Так и пришлось, взбодрённому местным бальзамом, устраивать небольшой концерт, по ходу которого я исполнил «Три колодца». Подарок Гапурову за интересную экскурсию в Фирюзу. В моей истории, точно помню, она прозвучала 1 января 1983 года в «Песне года», а на магнитофонах зазвучала годом раньше. Так что попасть впросак я вроде бы не был должен.
Пришлось на ходу, правда, менять Учкудук на Дехистан. Всё-таки Учкудук — город узбекский, а про Дехистан я помнил, что он располагается в пустыне посреди Мисрианской долины. Да и по стихотворному размеру полное совпадение.
Гапуров, у которого песня вызвала неподдельный восторг, что-то шепнул своему охраннику, следовавшему за боссом как тень, тот кивнул, извинился перед как бы всеми присутствующими и вышел. Вскоре вернулся и кивнул Гапурову. После чего Мухамедназар Гапурович с улыбкой сказал мне, что в купе меня будет дожидаться ответный подарок. Тем более он мне и за колено должен.

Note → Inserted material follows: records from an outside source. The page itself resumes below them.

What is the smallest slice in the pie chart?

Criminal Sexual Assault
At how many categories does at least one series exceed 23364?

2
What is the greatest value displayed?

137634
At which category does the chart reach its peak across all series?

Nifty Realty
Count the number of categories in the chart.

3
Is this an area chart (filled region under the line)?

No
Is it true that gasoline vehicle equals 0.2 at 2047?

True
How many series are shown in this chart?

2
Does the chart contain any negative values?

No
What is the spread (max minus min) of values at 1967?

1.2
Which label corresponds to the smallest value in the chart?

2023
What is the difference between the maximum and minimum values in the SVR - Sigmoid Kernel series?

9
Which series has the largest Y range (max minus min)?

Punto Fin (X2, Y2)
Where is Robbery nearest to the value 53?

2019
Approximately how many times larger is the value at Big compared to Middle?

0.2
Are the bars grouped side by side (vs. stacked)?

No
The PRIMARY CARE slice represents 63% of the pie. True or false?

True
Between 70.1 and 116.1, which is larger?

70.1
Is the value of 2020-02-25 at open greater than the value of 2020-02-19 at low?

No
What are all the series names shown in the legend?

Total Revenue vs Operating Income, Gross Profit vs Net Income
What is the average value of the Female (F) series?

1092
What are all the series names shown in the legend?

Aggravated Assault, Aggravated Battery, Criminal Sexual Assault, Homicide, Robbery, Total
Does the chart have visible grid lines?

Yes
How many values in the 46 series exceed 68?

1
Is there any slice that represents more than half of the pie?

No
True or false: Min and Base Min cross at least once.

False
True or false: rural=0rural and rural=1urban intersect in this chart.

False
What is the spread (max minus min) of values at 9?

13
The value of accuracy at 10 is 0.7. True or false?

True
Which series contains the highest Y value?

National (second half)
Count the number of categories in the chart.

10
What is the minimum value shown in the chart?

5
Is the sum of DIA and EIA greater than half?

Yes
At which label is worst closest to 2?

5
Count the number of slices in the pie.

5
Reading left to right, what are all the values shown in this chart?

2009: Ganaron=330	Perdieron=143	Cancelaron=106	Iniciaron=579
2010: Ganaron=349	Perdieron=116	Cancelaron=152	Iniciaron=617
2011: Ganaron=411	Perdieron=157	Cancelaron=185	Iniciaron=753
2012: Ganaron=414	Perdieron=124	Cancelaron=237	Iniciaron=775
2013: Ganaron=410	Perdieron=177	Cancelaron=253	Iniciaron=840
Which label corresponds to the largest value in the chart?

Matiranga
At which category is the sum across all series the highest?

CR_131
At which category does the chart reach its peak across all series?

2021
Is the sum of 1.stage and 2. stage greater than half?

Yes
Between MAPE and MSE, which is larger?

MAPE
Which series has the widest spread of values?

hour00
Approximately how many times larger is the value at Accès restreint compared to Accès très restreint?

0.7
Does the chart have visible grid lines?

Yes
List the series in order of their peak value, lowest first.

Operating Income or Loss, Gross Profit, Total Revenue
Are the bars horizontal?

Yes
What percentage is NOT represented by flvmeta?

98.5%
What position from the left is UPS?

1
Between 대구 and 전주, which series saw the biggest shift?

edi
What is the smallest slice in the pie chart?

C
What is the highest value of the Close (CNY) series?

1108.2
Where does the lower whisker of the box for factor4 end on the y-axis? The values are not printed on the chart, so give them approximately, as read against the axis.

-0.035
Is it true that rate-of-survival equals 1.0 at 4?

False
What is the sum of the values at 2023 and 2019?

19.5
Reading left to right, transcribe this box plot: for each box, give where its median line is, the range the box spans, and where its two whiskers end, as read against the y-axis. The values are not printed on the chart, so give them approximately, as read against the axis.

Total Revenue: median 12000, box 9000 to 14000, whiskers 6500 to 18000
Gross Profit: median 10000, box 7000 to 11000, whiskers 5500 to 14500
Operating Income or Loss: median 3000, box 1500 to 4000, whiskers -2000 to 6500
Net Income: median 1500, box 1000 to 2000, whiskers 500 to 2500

Я же, в свою очередь, предложил подарить песню туркменскому ансамблю «Гунеш». Пусть они исполняют немного иную музыку, нежели «Ялла», думаю, эта песня станет одной из главных в их репертуаре.
Когда наконец я вернулся в компанию заждавшегося меня Полесских, одержимый прежде всего желанием уснуть на пару деньков, увидел посреди купе деревянный ящик с ручками. А рядом ещё один, поменьше.
— Зашли какие-то туркмены в костюмах, сказали, для вас, — пояснил Игорь Валентинович.
Я открыл меньший ящик, в нём стояли три десятка бутылок туркменского бальзама. Однако… Открыл второй, побольше — и сразу в нос шибанул медовый аромат дынь. Их здесь лежало ровно пять штук, а также бережно упакованные гранаты и виноград. Дыни пахли так, что у меня сразу же рот наполнился слюной, хотя вроде бы недавно перекусил. В общем, одну дыню мы с Игорем Валентиновичем в течение этого вечера и следующего дня оприходовали. Вот уж действительно медовая.